Numerical analysis of low crossflow impingement cooling geometry

Gas turbine design has been characterized over the years by a continuous increase of the maximum cycle temperature and a continuous reduction of turbine blades cooling flow rate, justified by a corresponding increase of cycle efficiency and power output. An accurate design of the cooling system and a strong knowledge of heat transfer phenomena developed inside a gas turbine vane or blade is mandatory. In this paper an innovative impingement geometry for vanes applications is presented. The goal of this improved impingement is to avoid negative effects of crossflow coming from the previous jets in a configuration characterized by a large number of consecutive rows. After the geometry definition, CHT (Conjugate Heat Transfer) CFD simulations results is presented where a comparison of the innovative and a standard impingement geometry is conducted. The two different geometries share same global dimensions and same air consumption, so a comparison can be considered significant. Subsequently CFD analyses are compared to a decoupled procedure for evaluating metal temperatures: in this methodology the internal cooling system is modeled by an in-house one-dimensional thermo-fluid network solver, external heat loads and pressure distributions are evaluated through 3D CFD and heat conduction through the solid is computed through a 3D FEM solution.
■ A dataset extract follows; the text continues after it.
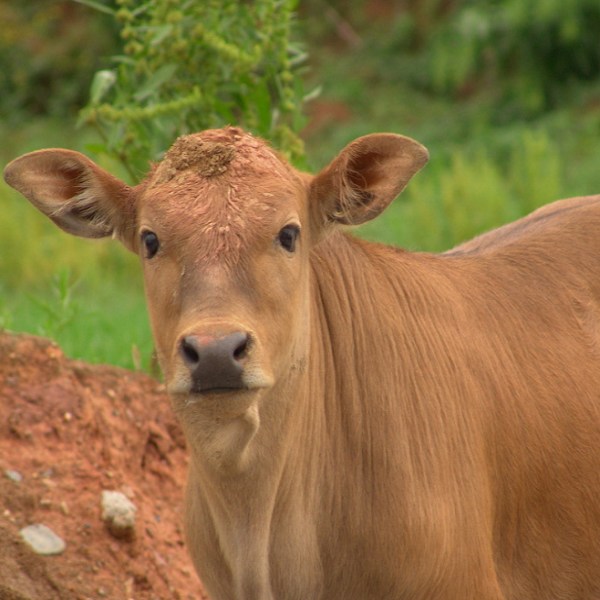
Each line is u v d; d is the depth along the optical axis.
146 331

The validation of such procedure allows to run many different geometry configurations with a remarkable savings in computational costs. These runs are performed in order to find the main geometrical characteristics that can reduce metal temperatures on the plate, maintaining global dimensions and air consumptions. In the second part of the paper the innovative cooling geometry is applied in a second stage gas turbine vane, replacing the existent impingement plate. The results, carried out with a procedure described above, shows a significant reduction in external metal temperature. The performed analysis allow to underline how the presented innovative configuration can improve heat transfer in a gas turbine vane due to a strong reduction of the negative effect of the crossflow produced by the jets. Multiple runs with a very low computational time are carried out using the procedure described in [2], defining which are the most influential geometrical parameters for a good design of the presented low crossflow impingement.